Chicago alderman come up with some of the strangest ideas to alter their part of the Windy City. Tom Tunney, who represents the 44th Ward on the city’s North Side, wants diners to be able to eat and drink in the street. He is proposing to Chicago’s City Council that restaurants be allowed to have what is being referred to as “curbside cafes,” according to the Chicago Tribune on Thursday. While the 44th Ward is inundated with restaurants in the Wrigleyville neighborhood and beyond on the city’s North-Northwest Side, there are those who think there has been enough disaster in trying to get motorists on Chicago’s congested streets and the people out of vehicles to coexist.
First, Chicago motorists and bicyclists have contention because of the inundation of bicycle lanes that have taken traffic lanes and parking spaces away from motorists. This is exasperated by the Divvy bikes throughout the city that have been criticized for being eyesores and more. If Tunney’s ordinance sees the light of day and people start eating out on the curbs of restaurants, naturally, it brings vehicles and their fumes closer to the diners who are eating on the curb. By the way, has the Board of Health weighed in on this plan yet? Really, eating on the curb?
The plan is that curbside cafes would not be allowed to extend the controversial bike lanes that are already in place throughout the city. A restaurant’s curbside café could replace as much as 25 feet worth of parking spaces. Again, this smacks a motorist right in the face with yet more inconvenience as they will lose yet more parking spaces on the streets where many popular businesses are. One curbside café would be allowed on each side of a city block, but downtown restaurants would not be allowed to engage in such an operation.
And as far as booze is concerned. No. Drinking out on the sidewalks and streets of Chicago is still not to be permitted. The curbside cafes would operate from May 1 through Sept. 30 as that is when the weather would permit such an operation. Naturally, there is a financial advantage for the city in all of this, too. A business would have to pay $100 annually to engage in the ordinance’s plan. The restaurant would have to set up a platform the same height as the sidewalk and a fence to separate diners from the cars driving past with their exhaust fumes. Many restaurants already have sidewalk cafes. They work very well. But pushing the restaurants’ patrons closer to the traffic doesn’t strike a desirable chord to many. Many are logically asking whether or not the Chicago City Council can spell the words “potential disaster?” If not, hopefully they can spell “fail.”

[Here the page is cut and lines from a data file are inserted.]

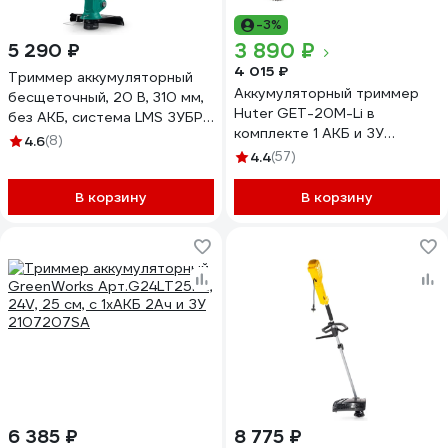
-3%
3 890 ₽
5 290 ₽
4 015 ₽
Триммер аккумуляторный
Аккумуляторный триммер
бесщеточный, 20 В, 310 мм,
Huter GET-20M-Li в
без АКБ, система LMS ЗУБР
комплекте 1 АКБ и ЗУ
ТАБ-2031
4.6
(8)
70/1/66
4.4
(57)
В корзину
В корзину
6 385 ₽
8 775 ₽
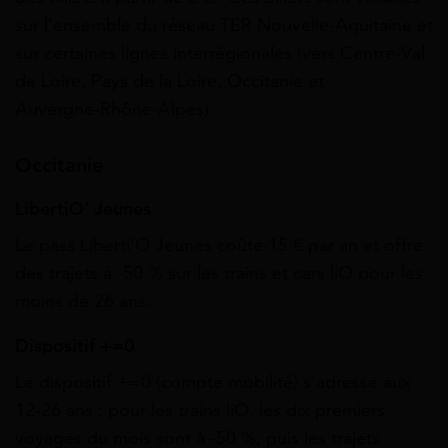
sur l’ensemble du réseau TER Nouvelle‑Aquitaine et
sur certaines lignes interrégionales (vers Centre‑Val
de Loire, Pays de la Loire, Occitanie et
Auvergne‑Rhône‑Alpes).
Occitanie
LibertiO’ Jeunes
Le pass Liberti’O Jeunes coûte 15 € par an et offre
des trajets à -50 % sur les trains et cars liO pour les
moins de 26 ans.
Dispositif +=0
Le dispositif +=0 (compte mobilité) s’adresse aux
12‑26 ans : pour les trains liO, les dix premiers
voyages du mois sont à -50 %, puis les trajets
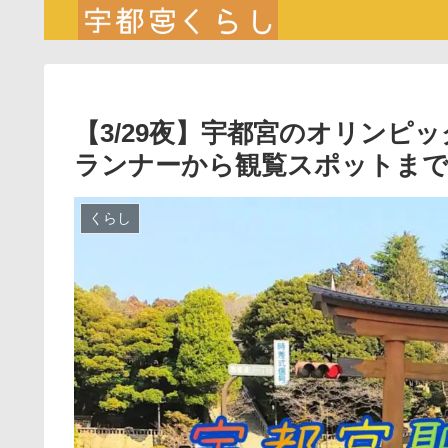
【3/29夜】宇都宮のオリンピ
ランナーから観覧スポットま
くらし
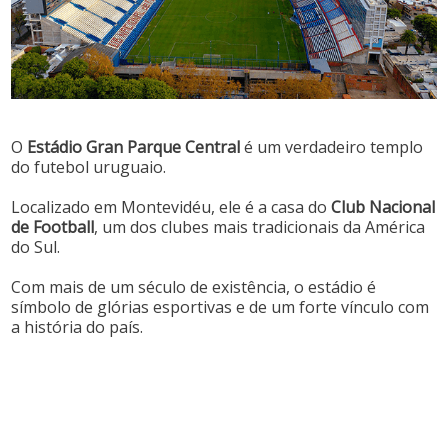
O
Estádio Gran Parque Central
é um verdadeiro templo
do futebol uruguaio.
Localizado em Montevidéu, ele é a casa do
Club Nacional
de Football
, um dos clubes mais tradicionais da América
do Sul.
Com mais de um século de existência, o estádio é
símbolo de glórias esportivas e de um forte vínculo com
a história do país.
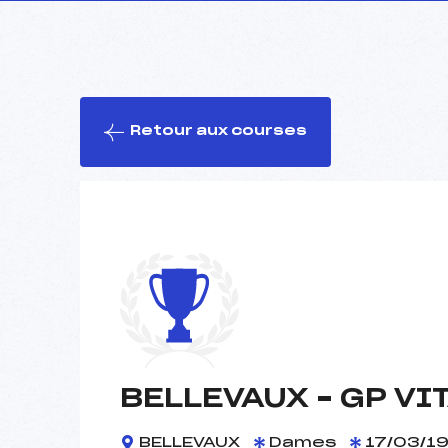
Retour aux courses
BELLEVAUX – GP VI
BELLEVAUX
Dames
17/03/1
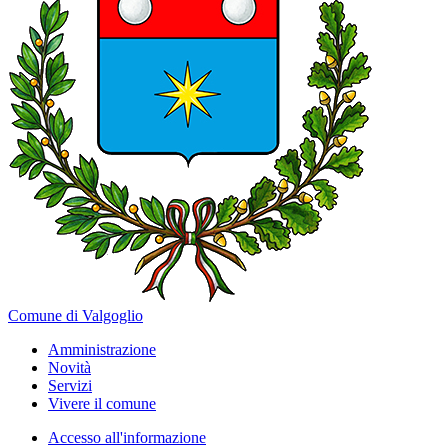
Comune di Valgoglio
Amministrazione
Novità
Servizi
Vivere il comune
Accesso all'informazione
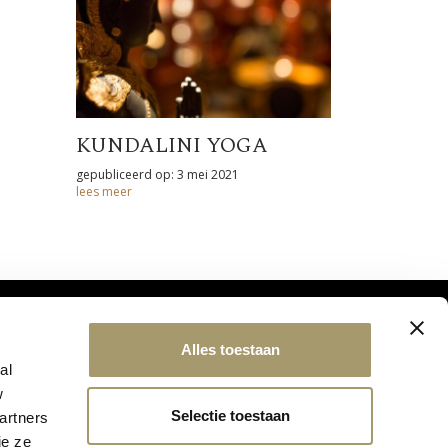
KUNDALINI YOGA
gepubliceerd op: 3 mei 2021
lees meer
Alles toestaan
al
w
Selectie toestaan
artners
ie ze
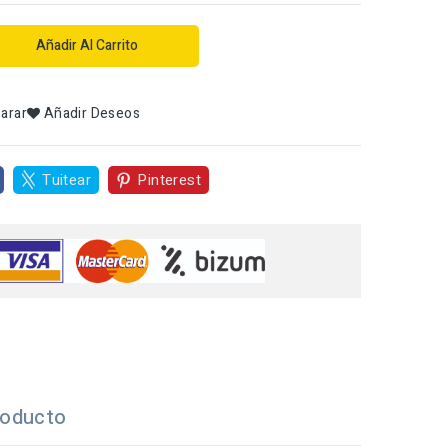
Añadir Al Carrito
arar
Añadir Deseos
Tuitear
Pinterest
roducto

This comes just days before the city’s new and extremely controversial “no plastic bags” law goes into effect on August 1. While in other city governance news, Crain’s reports that a property tax hike may be in the offing. The city has many hurdles to jump, financially, and a property tax hike may be the last on the list of needed fixes. The city currently has a $250 million – or greater – pension problem that needs to be addressed now.
Perhaps, the alderman can grab coffee and snack and and discuss it out on the curb in the city’s traffic – where they’re considering to send the city’s patrons to eat. But seriously, the City Council should consider plans that would get the people who “have to eat on the streets” – also known as the Chicago homeless – off the streets. Of course, that would involve the city spending money instead of making money.